Now, / about what to put in your poem-painting
In French, the still life is called nature morte or “dead nature” — appropriate for the posed piles of plucked fruit, cut flowers and dead fish, fowl or mammals that used to be painted by art students (my father still reminisces about how, if the teacher left the room, he and his hungry fellow students would ravage the pile, leaving apple cores and fish bones).
So, a still life is a composition — natural things juxtaposed with a human-made object such as a vase or glass — arranged for visual surfaces and shapes. Cezanne’s still lifes, for example, get down to the geometries (speaking of cores) of the artificial and natural — finding their essences as shape and color within paint. And thus the painting finds its own life; is brought into existence; has its own light, texture and color; is discrete from what it began from. Artificial and natural are made equivalent in this double process of composition (or “dividing the plane”).

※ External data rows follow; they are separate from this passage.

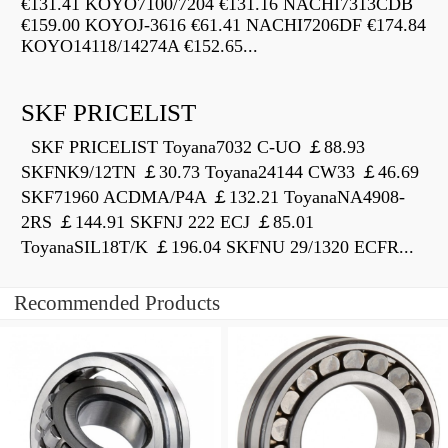
€131.41 KOYO7100/7204 €131.16 NACHI7313CDB
€159.00 KOYOJ-3616 €61.41 NACHI7206DF €174.84
KOYO14118/14274A €152.65...
SKF PRICELIST
SKF PRICELIST Toyana7032 C-UO ￡88.93
SKFNK9/12TN ￡30.73 Toyana24144 CW33 ￡46.69
SKF71960 ACDMA/P4A ￡132.21 ToyanaNA4908-
2RS ￡144.91 SKFNJ 222 ECJ ￡85.01
ToyanaSIL18T/K ￡196.04 SKFNU 29/1320 ECFR...
Recommended Products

What are still lifes like in poetry? I tried to think of poets who have arranged a pile of fruit and flowers, placed next to or within a vase, and then wrote while staring at that pile.
About what to put in your poem-painting:
Flowers are always nice, particularly delphinium.
Names of boys you once knew and their sleds,
Skyrockets are good—do they still exist?
—John Ashbery, “And Ut Picture Poesis Is Her Name”
But the poet has already departed from the traditional still life by the time he’s reached “names of boys,” which are evocative, not observed. By the end of the poem, he’s veered into the impressive disjunct between the “extreme austerity” of the (almost) empty-headed poet’s head and the “lush, Rousseau-like foliage of its desire to communicate.” (Sigh. How true. Galaxies of language exist within that particular disjunct.) And then, thinking of other examples, for some reason Steve Zultanski’s efforts to lift every object in his apartment with his penis came to mind (in mind's mischief). No, no, no—one is not allowed to lift the objects of one’s still life with parts of one’s body, although there’s a certain continuum of engagement with the art students’ ravishment of their subjects. More somberly, then, there are Brenda Coultas’ linguistic arrangements of discard and detritus—the haphazard leftovers of voracious acquisition.
Poets may have detoured the nature morte — in writing poetry like a painting of a still life. Moving poetry through art from nature, to look at the process itself of artifice. Ekphrastic poetry in which the pastoral eye is moved from contemplation of the “natural” scene (which is, of course, completely posed — even the view is framed) to art of the scene, even the frame, and the gallery, and maybe how the art was paid for. Art has never been satisfactorily pegged as either natural or artificial. A painting (or earthwork) just doesn’t seem to inhabit the same universe as a plastic bag. But at the same time, everything human-made could be seen as somewhere somehow artful; some creative choice lurks in even the most utilitarian object (see Duchamp, Marcel — Urinal).